Understanding Commission-Only Compensation
The investment industry uses several compensation structures. Some advisors charge hourly fees. Some take a percentage of assets under management, commonly called an AUM fee (see my May 29 newsletter). Others work on commission.
Today, many investors assume commission compensation is outdated or inherently problematic. Like most things in finance, the reality is more nuanced.
A commission-only advisor is compensated when a financial product is purchased or sold. There’s no ongoing annual fee, no quarterly deduction, no recurring percentage based on portfolio value. The advisor earns compensation only when a transaction occurs.
For some investors, particularly buy-and-hold investors who rarely make changes, that can result in lower long-term costs than paying an ongoing annual percentage indefinitely.
Consider this example: An investor places $500,000 into a diversified portfolio and intends to leave it largely untouched for ten years. Under a traditional AUM arrangement at 1% annually, they might pay $5,000 or more per year, with fees rising as the account grows, potentially exceeding $60,000 to $70,000 over a decade. Under a commission-based structure, they may pay a one-time upfront cost with little or no ongoing advisor compensation afterward.
That doesn’t automatically make one model better. It simply means the economics are different.
Comparing It to Other Professions
In many ways, commission-based compensation resembles how we pay other professionals. A real estate agent is compensated when the transaction closes. An insurance agent is compensated when the policy is issued. An attorney handling a specific matter charges for the work performed, not an indefinite percentage of your net worth.
Commission-based investing operates similarly.
The Real Concern — and the Honest Answer
Critics of the commission model raise valid points. Because compensation depends on transactions, conflicts of interest can arise. An unethical advisor could theoretically recommend unnecessary trades simply to generate commissions. History shows there have been real abuses.
But here’s something equally important, and something I’ve observed for forty-plus years: every compensation model creates incentives.
Fee-only AUM advisors often position themselves as conflict-free. But the AUM model has its own built-in incentives. An advisor charging 1% of assets has a financial interest in keeping as many client dollars inside the managed account as possible. That could discourage recommending that a client pay off a mortgage, buy investment real estate, or purchase an income annuity, all moves that would reduce managed assets.
This doesn’t make the AUM model bad. It simply means incentives exist everywhere. No compensation structure removes human nature from financial advice. That’s why character, experience, and transparency matter far more than marketing labels.
What Commission-Only Actually Looks Like in Practice
One misconception I see often is the assumption that commission advisors are constantly trading accounts. In reality, many commission-based advisors built careers around long-term client relationships and conservative investing, working primarily with bonds held to maturity, insurance planning, or retirement income strategies where transactions were infrequent.
The compensation method alone doesn’t tell you whether advice is thoughtful or reckless.
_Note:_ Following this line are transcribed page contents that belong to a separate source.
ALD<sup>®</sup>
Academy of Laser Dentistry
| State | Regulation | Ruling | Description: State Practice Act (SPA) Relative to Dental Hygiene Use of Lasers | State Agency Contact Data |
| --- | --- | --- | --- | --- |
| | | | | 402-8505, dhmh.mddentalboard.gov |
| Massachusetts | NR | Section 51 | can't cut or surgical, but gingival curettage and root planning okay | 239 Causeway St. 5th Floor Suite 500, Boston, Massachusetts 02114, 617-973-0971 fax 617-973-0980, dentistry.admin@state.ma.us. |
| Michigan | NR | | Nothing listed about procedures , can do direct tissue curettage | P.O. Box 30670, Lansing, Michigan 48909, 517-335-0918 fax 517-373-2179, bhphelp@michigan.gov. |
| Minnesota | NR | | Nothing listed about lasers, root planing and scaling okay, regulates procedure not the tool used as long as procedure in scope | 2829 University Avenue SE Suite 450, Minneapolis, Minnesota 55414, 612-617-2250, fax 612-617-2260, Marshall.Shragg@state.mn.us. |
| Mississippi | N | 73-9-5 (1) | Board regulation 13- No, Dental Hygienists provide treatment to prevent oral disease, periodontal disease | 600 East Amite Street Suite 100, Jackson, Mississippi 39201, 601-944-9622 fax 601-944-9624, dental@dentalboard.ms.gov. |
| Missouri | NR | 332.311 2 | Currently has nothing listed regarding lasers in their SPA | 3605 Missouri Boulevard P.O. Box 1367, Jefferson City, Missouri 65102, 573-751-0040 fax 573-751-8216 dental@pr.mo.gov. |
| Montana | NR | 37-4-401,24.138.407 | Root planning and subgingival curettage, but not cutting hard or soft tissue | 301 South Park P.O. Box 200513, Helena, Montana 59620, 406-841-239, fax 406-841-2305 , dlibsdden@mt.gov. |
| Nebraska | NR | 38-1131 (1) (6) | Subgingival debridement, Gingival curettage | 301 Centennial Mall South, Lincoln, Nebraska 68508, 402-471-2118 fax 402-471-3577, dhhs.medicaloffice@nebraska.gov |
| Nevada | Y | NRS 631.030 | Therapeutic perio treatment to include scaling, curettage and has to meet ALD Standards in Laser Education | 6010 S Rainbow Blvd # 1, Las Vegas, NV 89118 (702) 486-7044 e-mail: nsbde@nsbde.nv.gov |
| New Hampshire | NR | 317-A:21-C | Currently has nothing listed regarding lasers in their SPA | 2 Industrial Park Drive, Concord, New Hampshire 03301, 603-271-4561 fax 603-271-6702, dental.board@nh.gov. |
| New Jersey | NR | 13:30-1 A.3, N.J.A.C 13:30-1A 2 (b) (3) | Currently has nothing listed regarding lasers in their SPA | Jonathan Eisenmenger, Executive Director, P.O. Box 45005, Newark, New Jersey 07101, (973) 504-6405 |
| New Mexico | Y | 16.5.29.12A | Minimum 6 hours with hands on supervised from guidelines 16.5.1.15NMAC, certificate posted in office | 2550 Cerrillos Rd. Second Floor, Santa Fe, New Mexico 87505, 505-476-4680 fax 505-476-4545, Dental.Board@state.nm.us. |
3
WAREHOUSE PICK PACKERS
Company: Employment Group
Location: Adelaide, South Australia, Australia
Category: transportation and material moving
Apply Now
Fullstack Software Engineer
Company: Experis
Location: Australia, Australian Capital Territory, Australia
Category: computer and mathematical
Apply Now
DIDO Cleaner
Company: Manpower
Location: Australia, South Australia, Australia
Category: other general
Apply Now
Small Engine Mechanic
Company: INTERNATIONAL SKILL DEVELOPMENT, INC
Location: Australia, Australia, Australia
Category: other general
What matters is how the advisor behaves.
Service Expectations Differ Too
An ongoing AUM fee generally implies ongoing portfolio monitoring, regular reviews, and continuous access; investors are often paying for behavioral coaching, tax coordination, and long-term guidance as much as investment selection.
Under a commission-only arrangement, the relationship is more transaction-oriented. Some investors want continuous hand-holding and regular meetings. Others prefer a more independent approach with infrequent decisions and no ongoing advisory costs. Neither preference is wrong.
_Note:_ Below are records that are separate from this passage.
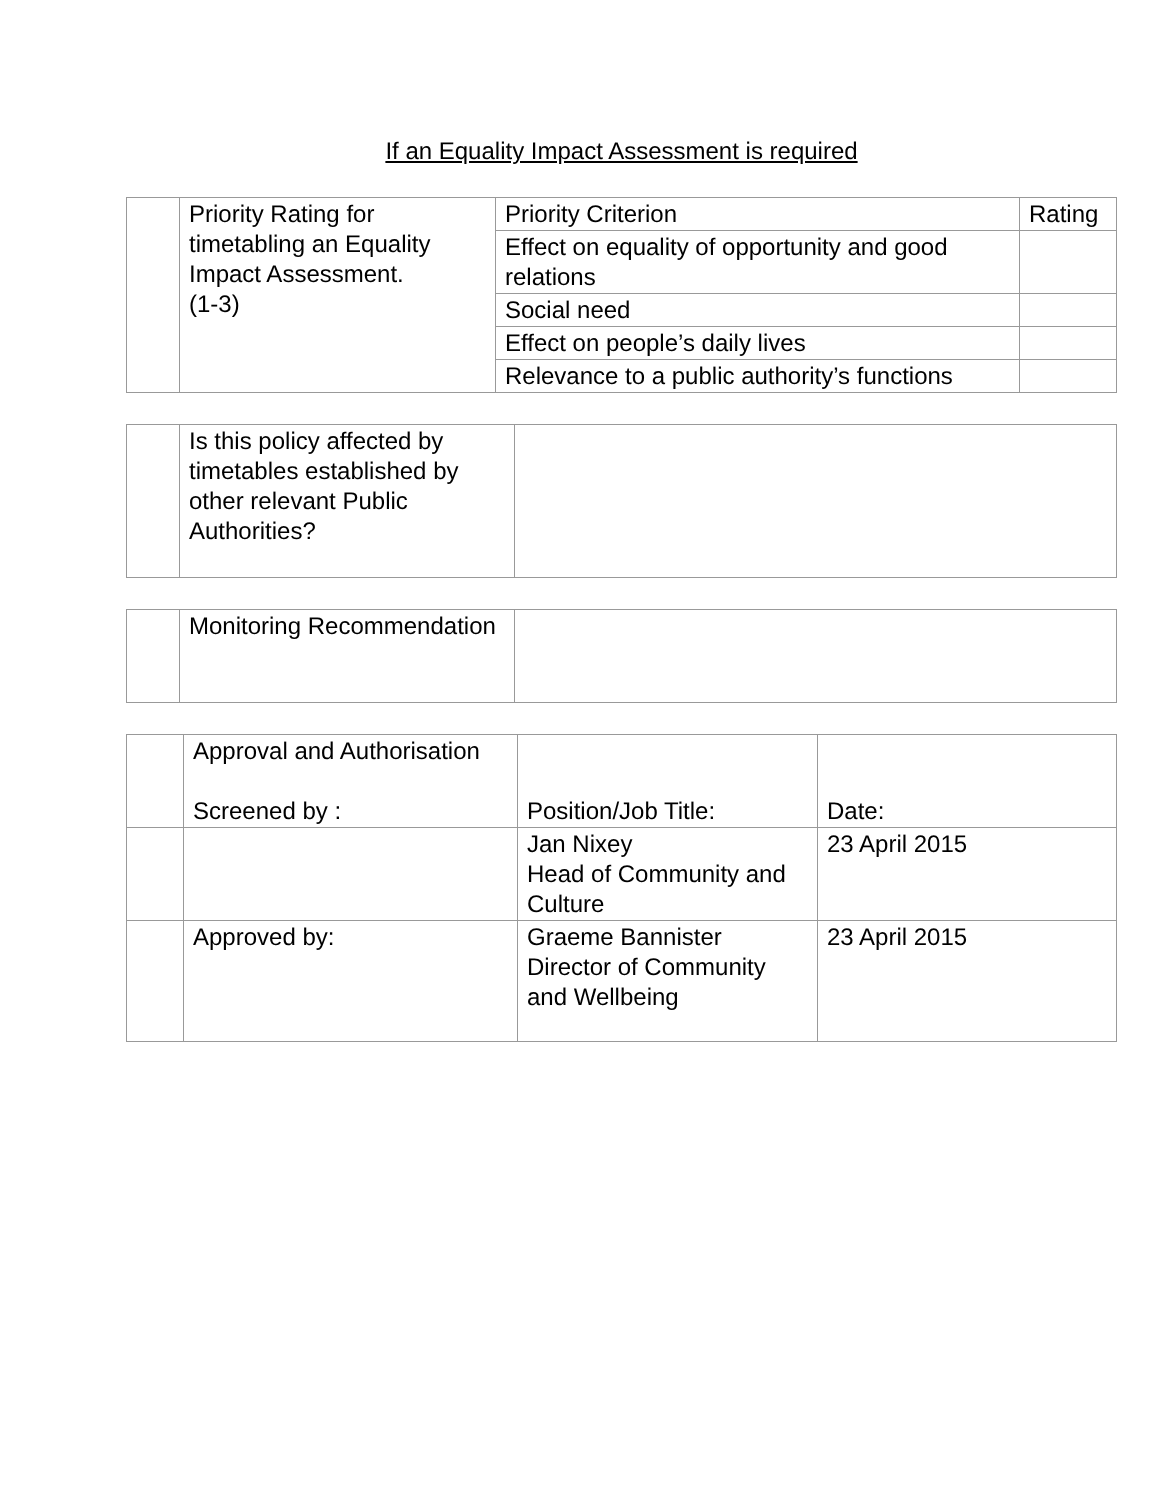If an Equality Impact Assessment is required
| | Priority Rating for timetabling an Equality Impact Assessment. (1-3) | Priority Criterion | Rating |
| | | Effect on equality of opportunity and good relations | |
| | | Social need | |
| | | Effect on people’s daily lives | |
| | | Relevance to a public authority’s functions | |
| | Is this policy affected by timetables established by other relevant Public Authorities? | |
| | Monitoring Recommendation | |
| | Approval and Authorisation Screened by : | Position/Job Title: | Date: |
| | | Jan Nixey Head of Community and Culture | 23 April 2015 |
| | Approved by: | Graeme Bannister Director of Community and Wellbeing | 23 April 2015 |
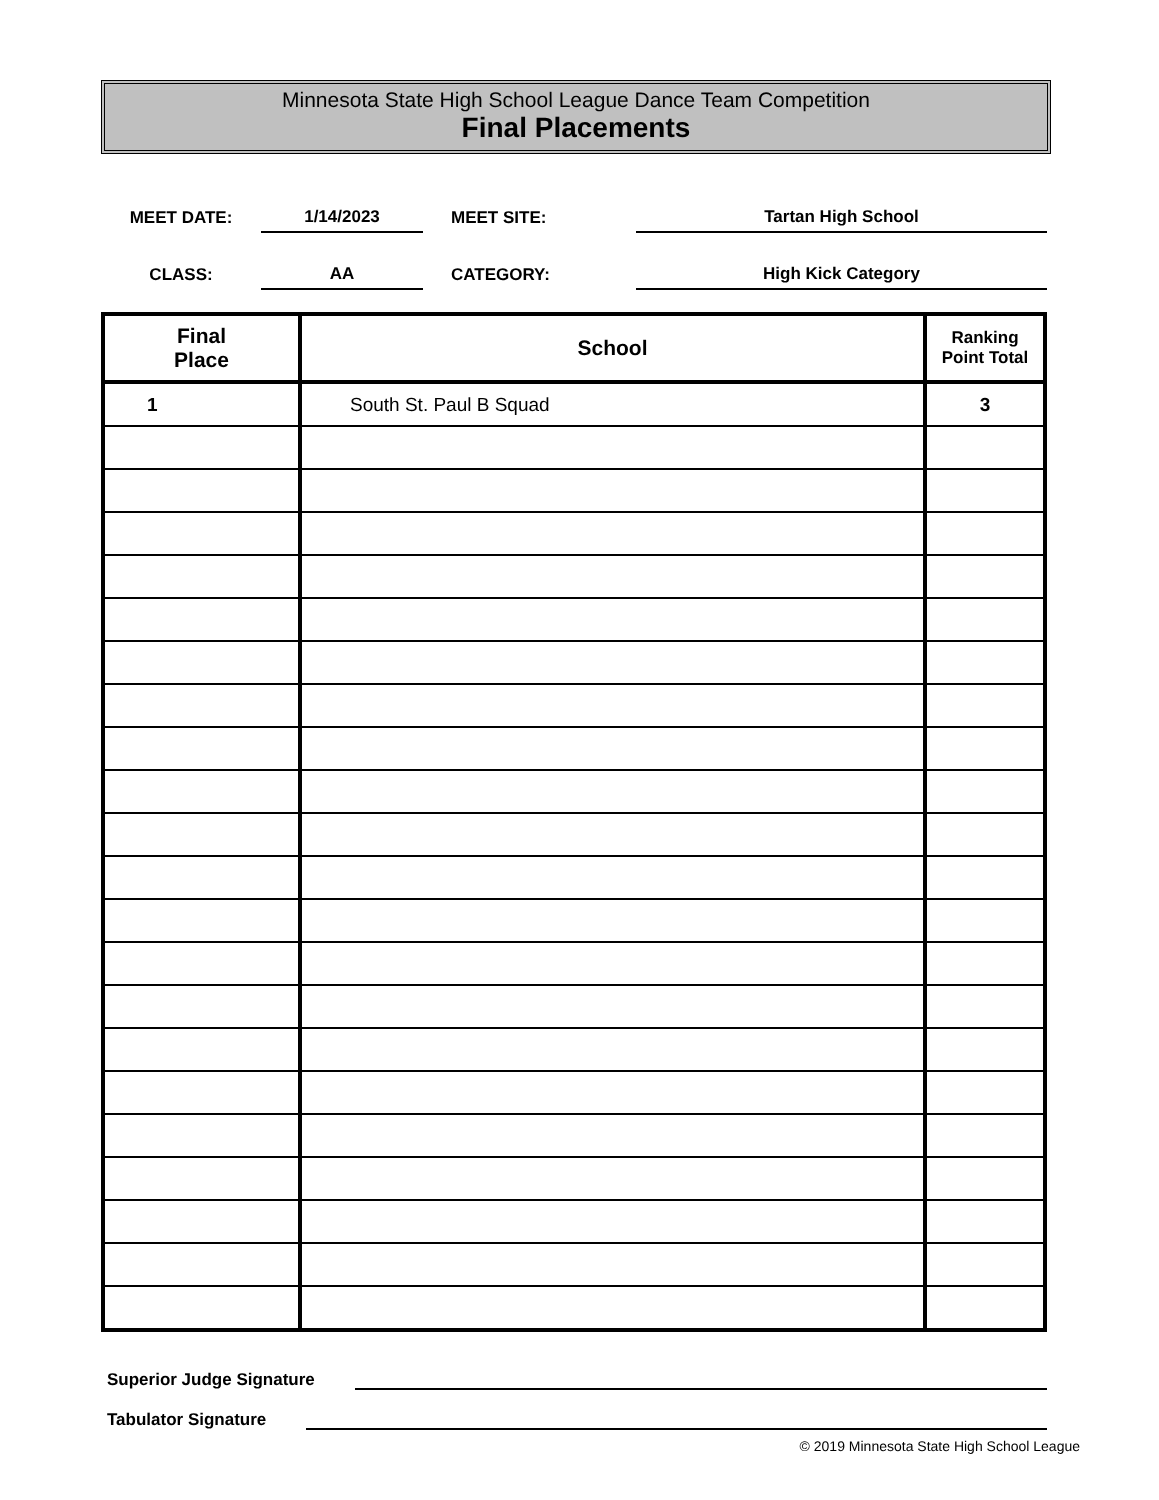Minnesota State High School League Dance Team Competition
Final Placements
| MEET DATE: | 1/14/2023 | MEET SITE: | Tartan High School |
| CLASS: | AA | CATEGORY: | High Kick Category |
| Final Place | School | Ranking Point Total |
| --- | --- | --- |
| 1 | South St. Paul B Squad | 3 |
Superior Judge Signature
Tabulator Signature
© 2019 Minnesota State High School League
The Right Questions to Ask
Much of the modern financial industry has turned compensation discussions into marketing battles. Fee-only firms sometimes portray commissions as inherently unethical. Commission-based firms sometimes portray AUM fees as excessive. The truth is more balanced than either side usually admits.
A good advisor can work within either structure. So can a bad one.
Over the years, I’ve seen commission-based advisors who placed clients first consistently and conscientiously. I’ve also seen fee-based advisors charge substantial ongoing fees while delivering very little value. Compensation matters. Integrity matters more.
The most useful thing any investor can do is ask direct questions:
How are you compensated? What will this cost over time? What services are included? How often will recommendations change?
A trustworthy advisor should welcome those conversations. After forty years in this business, I’ve learned that the best financial relationships are built on clarity and mutual understanding, not slogans. Commission-only compensation isn’t automatically good or bad. It’s one way of structuring a financial relationship, with real strengths, real weaknesses, and real tradeoffs.
The important thing isn’t finding a compensation structure that sounds perfect in a brochure. It’s finding an advisor whose judgment and honesty you can trust over time.